* _Prompt_: Return exactly the lines below, starting with the one that has "right knee: (305, 523)" and going on through the one that has "right elbow: (27, 407)".

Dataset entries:
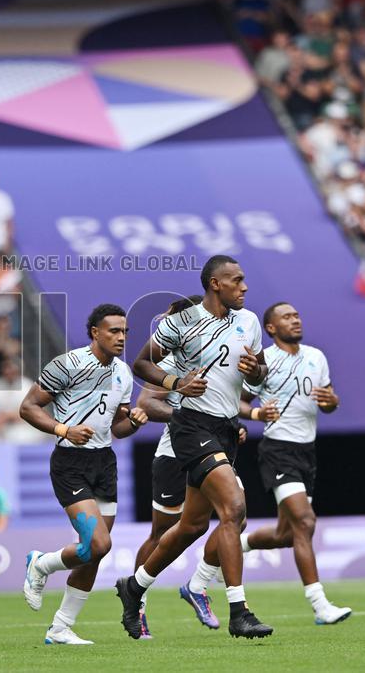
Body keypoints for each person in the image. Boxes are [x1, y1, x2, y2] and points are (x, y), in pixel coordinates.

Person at [115, 255, 274, 640]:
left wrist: (258, 371)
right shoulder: (181, 323)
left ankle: (133, 587)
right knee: (234, 508)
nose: (245, 287)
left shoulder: (249, 322)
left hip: (224, 428)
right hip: (190, 426)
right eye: (237, 280)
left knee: (192, 526)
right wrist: (175, 383)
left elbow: (257, 375)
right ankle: (240, 612)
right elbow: (140, 363)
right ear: (215, 284)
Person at [194, 302, 352, 625]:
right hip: (278, 449)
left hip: (307, 452)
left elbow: (329, 400)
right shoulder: (265, 360)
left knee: (286, 533)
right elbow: (235, 399)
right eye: (287, 317)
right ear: (270, 328)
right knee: (305, 523)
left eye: (297, 315)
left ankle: (235, 546)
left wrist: (333, 402)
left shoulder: (316, 357)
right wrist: (254, 414)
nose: (295, 320)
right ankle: (320, 604)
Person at [19, 303, 148, 645]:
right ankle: (41, 564)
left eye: (124, 332)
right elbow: (27, 407)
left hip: (104, 464)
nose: (121, 338)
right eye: (113, 331)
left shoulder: (122, 373)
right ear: (95, 332)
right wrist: (64, 429)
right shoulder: (68, 364)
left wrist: (132, 422)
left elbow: (117, 429)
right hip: (70, 463)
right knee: (98, 543)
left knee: (96, 552)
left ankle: (61, 627)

* _Exercise result_:
right knee: (305, 523)
left eye: (297, 315)
left ankle: (235, 546)
left wrist: (333, 402)
left shoulder: (316, 357)
right wrist: (254, 414)
nose: (295, 320)
right ankle: (320, 604)
Person at [19, 303, 148, 645]:
right ankle: (41, 564)
left eye: (124, 332)
right elbow: (27, 407)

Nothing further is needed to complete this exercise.